I got spare salt water pumps For my Detroits on ebay and rebuilt them. Quality parts are available, Depco and other places.
 
I got spare salt water pumps For my Detroits on ebay and rebuilt them. Quality parts are available, Depco and other places.
I'll be honest. I have a couple of minor kits onboard for the genuine Detroit pumps. This past fall, the starboard pump had a drip coming from a leaking seal. I removed the pump and replaced the seal, reinstalled it and it still leaked. It wasn't obvious to me how in the heck the pump came apart so I could inspect the shaft (believe me, I tried). I finally took the quitters route and put a whole new Chinese pump on and kept the Detroit pump as a leaky spare. I'd love to get the genuine one rebuilt but getting the shaft out seems to be beyond my megar skillset.
 
Yep!, this is almost a common problem. Had it happen a number of times...
 
In all fairness, my Onan generator, with the Kubota engine, has a Sherwood raw water pump. Between spun hubs and broken blades, I couldn't get much over 100 hours between impellers. Didn't seem to matter whether Sherwood packaged or Onan part. Then something changed and new packaging. No more failures.

In general, when it comes to raw water pumps, I buy OEM pumps and OEM pump parts.

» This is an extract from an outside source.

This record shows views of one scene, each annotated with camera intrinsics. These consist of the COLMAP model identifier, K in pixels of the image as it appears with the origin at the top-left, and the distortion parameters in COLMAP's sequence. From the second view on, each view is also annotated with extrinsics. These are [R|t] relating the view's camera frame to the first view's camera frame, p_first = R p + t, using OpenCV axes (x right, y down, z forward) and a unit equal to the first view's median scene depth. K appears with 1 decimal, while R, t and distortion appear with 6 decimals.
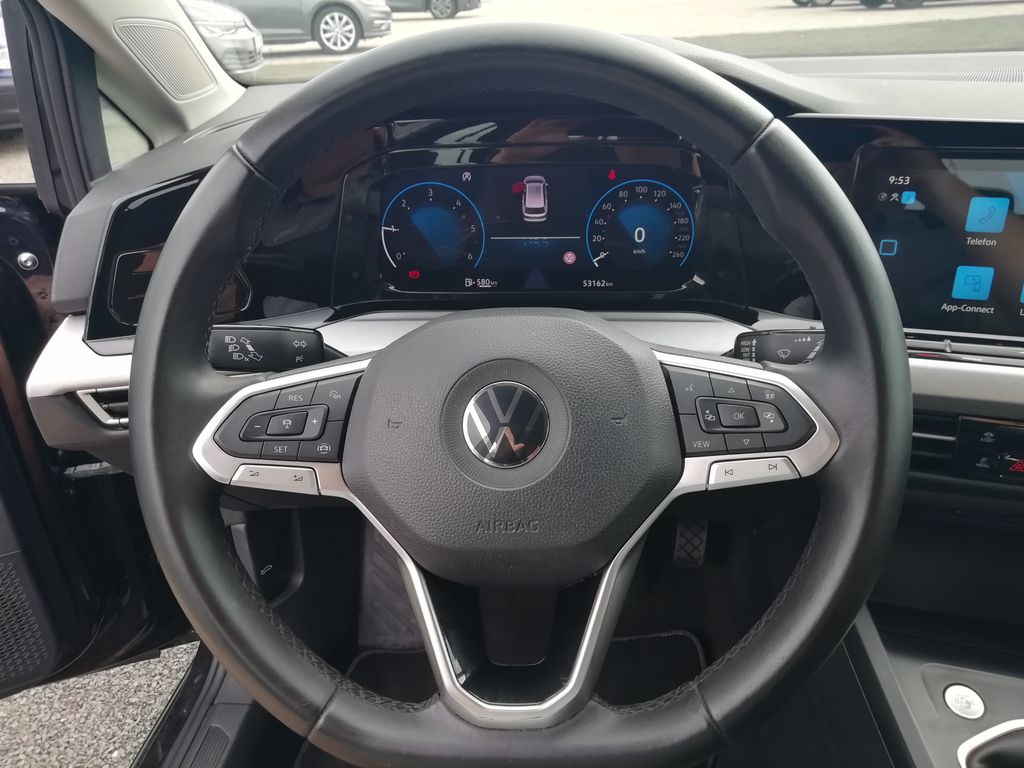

The original pump on my John Deere ran 5,000 hours, other than impellers. I looked at rebuilding the pump as part of my 5,000 hour maintenance. Replacing the impeller, bearings, seals, compression fork, front bearing plate, and rear cover were 75% of the current cost of a new pump. So I installed the one in spares, and bought a new one.

Ted
 
The OE Detroit pumps are well over $2k last time I looked and a Chinese knock-off was less than $500. The port Chinese pump has several seasons on it, the starboard pump I replaced before we left to head South and the impeller failed after around 50 hours. We don't cross oceans and our cruising is inland/ near-coastal so I'll probably keep using the cheesy pumps and keep a closer eye on them while underway.